Ленни в изумлении слушал своего старого приятеля и закадычного друга. Как он мог ничего не замечать? Как он мог не видеть, что происходит у него под носом? Дэйв вовсе не хитрец, он не смог бы так убедительно врать.
Ленни услышал отдаленный вой сирен. Времени у него оставалось мало: за ним уже ехала полиция. Он выхватил нож и зловеще улыбнулся. Дэйв бросился бежать, но Ленни догнал его возле самой двери и ударил ножом в спину. Удар получился скользящий: он лишь слегка порезал кожу, не причинив Дэйву серьезного вреда.
Двое полицейских в штатском, оказавшихся среди публики, улучив удобный момент, когда ничего не подозревающий Ленни повернулся к ним спиной, набросились на него. К тому времени, когда прибыло подкрепление, усмиренный Ленни уже сидел на полу в наручниках. Итак, один человек мертв, второй получил отметину на память. Ленни чувствовал, что поработал на славу.
Для него все было кончено. Соцслужба перевезет его жену и сына в другой город. Такова цена за полное и честное признание. Он знал, что полиция на это согласится. Он также знал: очень скоро все узнают про его дочь, про ее забавы с детьми. В таком маленьком местечке, как Грантли, слухи распространяются со скоростью света. Но он останется в людской памяти как человек, который выполнил свой долг и очистил улицы от грязи. Одним словом, он будет героем. Хотя это очень слабое утешение. Собственная дочь лишила смысла всю его жизнь, надругалась над ним и над тем, что он для нее делал. Удивительно, но Ленни уже ничего не чувствовал к ней: ни злости, ни ненависти, ни отвращения. Ничего. Словно Мэри никогда и не существовало.

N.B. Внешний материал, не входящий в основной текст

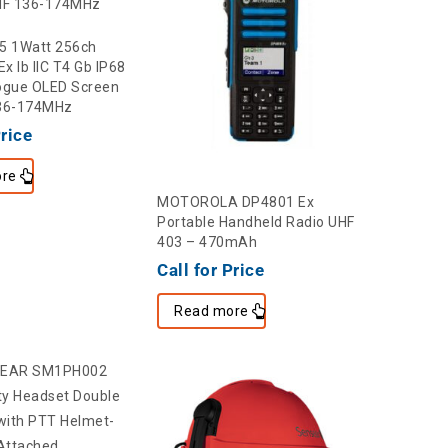
5 1Watt 256ch
Ex Ib IIC T4 Gb IP68
gue OLED Screen
136-174MHz
Price
re
MOTOROLA DP4801 Ex
Portable Handheld Radio UHF
403 – 470mAh
Call for Price
Read more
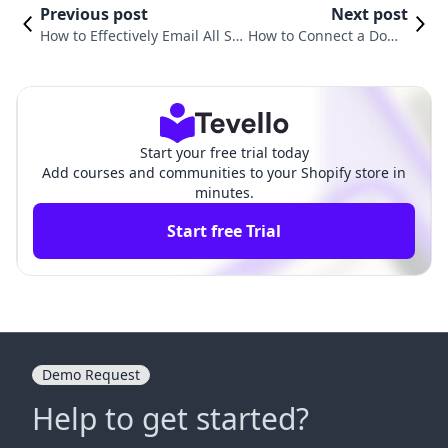
Previous post
Next post
How to Effectively Email All Su
How to Connect a Doma
bscribers on Shopify: A Compr
in in Shopify: A Compre
ehensive Guide
hensive Guide
Start your free trial today
Add courses and communities to your Shopify store in
minutes.
Start free Trial
Demo Request
Help to get started?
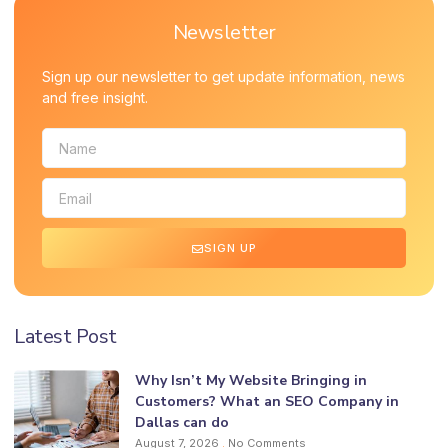
Newsletter
Sign up our newsletter to get update information, news
and free insight.
SIGN UP
Latest Post
Why Isn’t My Website Bringing in
Customers? What an SEO Company in
Dallas can do
August 7, 2026
No Comments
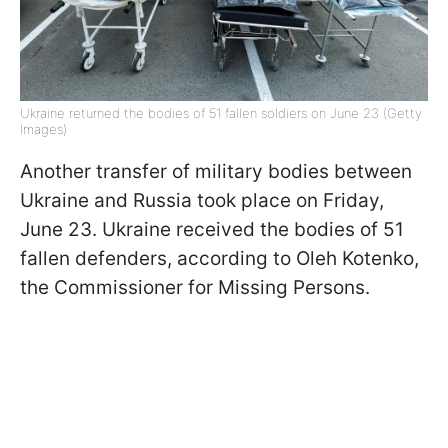
Ukraine returned the bodies of 51 fallen soldiers on June 23 (Getty
Images)
Another transfer of military bodies between
Ukraine and Russia took place on Friday,
June 23. Ukraine received the bodies of 51
fallen defenders, according to Oleh Kotenko,
the Commissioner for Missing Persons.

Когда Ленни выводили из кабака, он чувствовал себя так, словно внутри у него все умерло. Даже если он проживет до ста лет, он всегда будет знать, что умер в тридцать восемь. С этой минуты жизнь не сможет ни обрадовать его, ни огорчить. Он будет дышать, есть, спать, но никогда больше не будет чувствовать. И виновата в этом Мэри, некогда его гордость и радость, его собственная дочь.